Frits mengakui, hampir setiap saat dilewati oleh warga yang berkebun di sekitar kawasan tersebut untuk mencari titik-titik air atau genangan air di kali dan menggunakannya secara bebas atau mandi, ini terlihat ada bekas bungkusan sabun di beberapa titik sepanjang kali tersebut.

Belum lagi, kata dia, kondisi kawasan hutan di sepanjang Kamp Wolker sampai Kojabu 2 dalam kondisi kritis karena ada pembukaan lahan secara liar oleh oknum warga untuk berkebun.

Lalu, pemantauan dua Intake air di Buper milik PDAM dimana Intake 1 dalam kondisi debit airnya menurun namun masih dalam batas normal, sedangkan Intake 2 debit airnya masih cukup.

"Kedua intake air tersebut tidak memiliki sistem pengamanan yang maksimal.
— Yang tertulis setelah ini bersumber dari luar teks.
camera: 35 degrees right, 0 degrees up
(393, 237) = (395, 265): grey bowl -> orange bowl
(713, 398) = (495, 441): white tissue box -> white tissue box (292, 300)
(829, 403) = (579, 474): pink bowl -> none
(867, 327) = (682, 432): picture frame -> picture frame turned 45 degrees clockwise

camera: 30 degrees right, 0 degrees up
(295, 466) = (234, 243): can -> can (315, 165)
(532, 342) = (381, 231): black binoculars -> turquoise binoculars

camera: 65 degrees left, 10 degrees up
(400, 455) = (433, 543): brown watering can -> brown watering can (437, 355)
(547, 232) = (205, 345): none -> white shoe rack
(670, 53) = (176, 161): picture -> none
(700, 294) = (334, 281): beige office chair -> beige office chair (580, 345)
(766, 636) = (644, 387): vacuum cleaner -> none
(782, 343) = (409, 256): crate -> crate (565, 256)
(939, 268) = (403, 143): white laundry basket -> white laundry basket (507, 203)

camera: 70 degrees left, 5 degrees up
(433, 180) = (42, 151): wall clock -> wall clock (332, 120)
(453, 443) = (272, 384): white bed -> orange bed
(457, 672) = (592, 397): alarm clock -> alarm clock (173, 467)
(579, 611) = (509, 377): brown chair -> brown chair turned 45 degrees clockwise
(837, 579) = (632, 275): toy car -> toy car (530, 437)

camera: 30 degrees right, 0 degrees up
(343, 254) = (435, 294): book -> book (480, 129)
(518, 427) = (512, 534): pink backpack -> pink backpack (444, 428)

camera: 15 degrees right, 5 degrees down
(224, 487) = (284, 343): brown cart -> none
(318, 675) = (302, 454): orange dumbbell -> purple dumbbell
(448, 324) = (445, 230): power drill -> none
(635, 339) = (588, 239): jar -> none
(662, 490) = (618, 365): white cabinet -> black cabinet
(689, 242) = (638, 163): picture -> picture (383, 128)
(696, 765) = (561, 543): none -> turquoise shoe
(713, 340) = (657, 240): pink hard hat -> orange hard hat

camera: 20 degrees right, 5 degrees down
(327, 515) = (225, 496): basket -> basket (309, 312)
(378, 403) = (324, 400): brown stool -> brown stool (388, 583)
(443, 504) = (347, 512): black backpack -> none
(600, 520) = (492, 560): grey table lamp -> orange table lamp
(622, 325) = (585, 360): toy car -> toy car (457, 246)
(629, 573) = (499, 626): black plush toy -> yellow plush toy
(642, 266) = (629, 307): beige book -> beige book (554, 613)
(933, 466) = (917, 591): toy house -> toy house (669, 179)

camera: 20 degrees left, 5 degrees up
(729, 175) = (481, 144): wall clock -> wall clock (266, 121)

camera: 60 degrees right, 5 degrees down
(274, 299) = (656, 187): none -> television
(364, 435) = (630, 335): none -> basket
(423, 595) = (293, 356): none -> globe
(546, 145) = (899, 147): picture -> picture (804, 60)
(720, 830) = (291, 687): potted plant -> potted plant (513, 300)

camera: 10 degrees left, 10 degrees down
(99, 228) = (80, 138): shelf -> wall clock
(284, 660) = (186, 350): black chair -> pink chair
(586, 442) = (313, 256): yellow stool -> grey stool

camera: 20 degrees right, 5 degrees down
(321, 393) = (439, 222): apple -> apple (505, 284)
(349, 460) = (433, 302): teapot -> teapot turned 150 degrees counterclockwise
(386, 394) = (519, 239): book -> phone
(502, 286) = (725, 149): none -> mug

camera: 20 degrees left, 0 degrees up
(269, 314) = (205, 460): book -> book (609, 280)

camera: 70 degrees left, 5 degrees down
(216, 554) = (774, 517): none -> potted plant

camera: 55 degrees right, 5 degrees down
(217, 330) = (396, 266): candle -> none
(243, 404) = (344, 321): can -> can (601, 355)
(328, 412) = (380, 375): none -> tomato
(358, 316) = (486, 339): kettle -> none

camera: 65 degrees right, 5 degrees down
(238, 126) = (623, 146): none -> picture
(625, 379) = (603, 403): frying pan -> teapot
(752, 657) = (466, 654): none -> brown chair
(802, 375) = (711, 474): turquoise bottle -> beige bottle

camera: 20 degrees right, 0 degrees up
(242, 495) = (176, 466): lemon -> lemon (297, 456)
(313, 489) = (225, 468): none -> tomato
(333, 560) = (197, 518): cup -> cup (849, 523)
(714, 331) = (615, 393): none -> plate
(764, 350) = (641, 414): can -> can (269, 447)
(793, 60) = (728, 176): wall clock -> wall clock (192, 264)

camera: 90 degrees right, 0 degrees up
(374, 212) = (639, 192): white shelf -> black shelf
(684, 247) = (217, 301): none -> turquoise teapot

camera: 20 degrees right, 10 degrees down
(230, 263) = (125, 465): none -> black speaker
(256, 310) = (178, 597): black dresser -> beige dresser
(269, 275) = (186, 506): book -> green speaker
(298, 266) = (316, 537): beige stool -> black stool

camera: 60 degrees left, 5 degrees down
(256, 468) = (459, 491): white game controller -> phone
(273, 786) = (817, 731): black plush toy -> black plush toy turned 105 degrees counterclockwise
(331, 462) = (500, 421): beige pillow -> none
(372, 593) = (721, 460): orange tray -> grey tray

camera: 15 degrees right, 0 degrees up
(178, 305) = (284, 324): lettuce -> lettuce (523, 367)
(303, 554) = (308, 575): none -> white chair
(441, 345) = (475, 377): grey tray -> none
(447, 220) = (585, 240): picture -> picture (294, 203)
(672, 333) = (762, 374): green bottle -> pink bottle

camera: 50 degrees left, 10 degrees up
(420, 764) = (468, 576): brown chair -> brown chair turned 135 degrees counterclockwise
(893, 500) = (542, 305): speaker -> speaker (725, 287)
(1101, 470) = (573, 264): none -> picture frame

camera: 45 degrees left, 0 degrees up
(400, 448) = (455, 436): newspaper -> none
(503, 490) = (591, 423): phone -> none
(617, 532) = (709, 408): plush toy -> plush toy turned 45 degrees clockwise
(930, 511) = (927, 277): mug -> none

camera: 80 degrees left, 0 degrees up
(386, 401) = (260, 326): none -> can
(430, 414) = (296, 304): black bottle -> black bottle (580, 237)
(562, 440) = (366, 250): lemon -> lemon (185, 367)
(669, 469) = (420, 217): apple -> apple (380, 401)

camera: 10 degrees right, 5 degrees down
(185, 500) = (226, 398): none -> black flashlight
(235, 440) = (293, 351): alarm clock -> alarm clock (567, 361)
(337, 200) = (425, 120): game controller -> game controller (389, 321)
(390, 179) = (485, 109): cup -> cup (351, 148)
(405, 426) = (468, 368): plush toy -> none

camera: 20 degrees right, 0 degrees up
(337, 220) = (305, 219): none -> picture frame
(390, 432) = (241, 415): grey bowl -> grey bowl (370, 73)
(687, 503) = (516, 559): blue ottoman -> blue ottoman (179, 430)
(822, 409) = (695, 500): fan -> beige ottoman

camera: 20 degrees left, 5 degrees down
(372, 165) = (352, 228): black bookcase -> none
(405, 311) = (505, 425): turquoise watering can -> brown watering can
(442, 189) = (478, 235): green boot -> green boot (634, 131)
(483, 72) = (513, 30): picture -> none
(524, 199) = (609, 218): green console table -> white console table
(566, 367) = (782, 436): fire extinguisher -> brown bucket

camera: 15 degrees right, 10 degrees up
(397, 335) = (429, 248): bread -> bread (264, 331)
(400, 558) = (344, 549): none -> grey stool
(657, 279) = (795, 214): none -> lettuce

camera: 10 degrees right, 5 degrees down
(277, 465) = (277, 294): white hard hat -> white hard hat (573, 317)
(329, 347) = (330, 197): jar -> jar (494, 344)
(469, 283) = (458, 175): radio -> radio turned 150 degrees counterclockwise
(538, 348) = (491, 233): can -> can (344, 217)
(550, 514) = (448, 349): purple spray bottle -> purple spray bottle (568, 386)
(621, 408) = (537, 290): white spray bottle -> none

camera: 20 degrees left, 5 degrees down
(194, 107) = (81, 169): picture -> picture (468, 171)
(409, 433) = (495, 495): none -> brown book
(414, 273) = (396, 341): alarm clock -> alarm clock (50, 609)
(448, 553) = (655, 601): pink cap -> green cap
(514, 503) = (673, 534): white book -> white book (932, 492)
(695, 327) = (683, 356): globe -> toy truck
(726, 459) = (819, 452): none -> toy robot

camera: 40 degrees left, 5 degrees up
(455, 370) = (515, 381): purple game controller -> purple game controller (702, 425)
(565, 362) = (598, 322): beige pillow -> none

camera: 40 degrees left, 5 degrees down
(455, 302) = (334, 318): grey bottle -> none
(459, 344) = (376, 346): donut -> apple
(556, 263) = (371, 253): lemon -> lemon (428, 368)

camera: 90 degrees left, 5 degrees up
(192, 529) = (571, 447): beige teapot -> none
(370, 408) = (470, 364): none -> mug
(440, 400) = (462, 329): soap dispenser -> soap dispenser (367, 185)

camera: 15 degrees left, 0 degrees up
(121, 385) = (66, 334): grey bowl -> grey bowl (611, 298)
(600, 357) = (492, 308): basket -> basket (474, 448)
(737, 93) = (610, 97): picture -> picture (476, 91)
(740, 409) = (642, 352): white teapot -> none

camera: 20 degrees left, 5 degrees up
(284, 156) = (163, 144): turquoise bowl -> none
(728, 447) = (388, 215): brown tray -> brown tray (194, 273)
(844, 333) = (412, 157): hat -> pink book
Hampir setiap saat terutama hari Sabtu dan Minggu warga mendatangi dua intake di Buper untuk mandi dan mencuci," katanya.

Kemudian, pemantauan Intake PDAM di kawasan Ajen, menurut Frits, di lokasi ini, PDAM Jayapura memiliki lima intake air yakni Intake Polimak, Intake Kodam Lama atau Ampera, Intake Paulus Dok V, Intake eks Rumah Sakit Aryoko dan Intake Kota atau Bak Beton.

"Kelima intake air dalam kondisi debit airnya menurun drastis karena kemarau, tidak memiliki sistem pengamanan yang maksimal dan kawasan hutan dalam kondisi kritis dikarenkan adanya pembukaan lahan oleh warga untuk berkebun," katanya.

Selanjutnya, pemantauan di Intake Kloofkam, dimana PDAM Jayapura memiliki satu intake dalam kondisi debit airnya menurun  masih dalam batas normal.

"Disini, selain PDAM Jayapura, ada dua intake ilegal di bawah penguasaan pengusaha dan beberapa warga. Intake milik PDAM tidak memiliki sistem pengamanan yang maksimal. PDAM juga pernah membangun satu intake khusus untuk disalurkan ke RSUD Dok II namun diblokade oleh pemilik hak ulayat, suku Haay dan Yoafifi," katanya.

Menurut penjaga intake dan kawasan hutan di sepanjang Kali Kem, Sepi Karubaba, bahwa ada ancaman serius terhadap hutan karena ada pembukaan lahan oleh warga sekitar untuk berkebun.

Sedangkan, pemantauan di Intake Entrop, kata dia, ada dua sumber air di kawasan Entrop. PDAM Jayapura memiliki dua intake.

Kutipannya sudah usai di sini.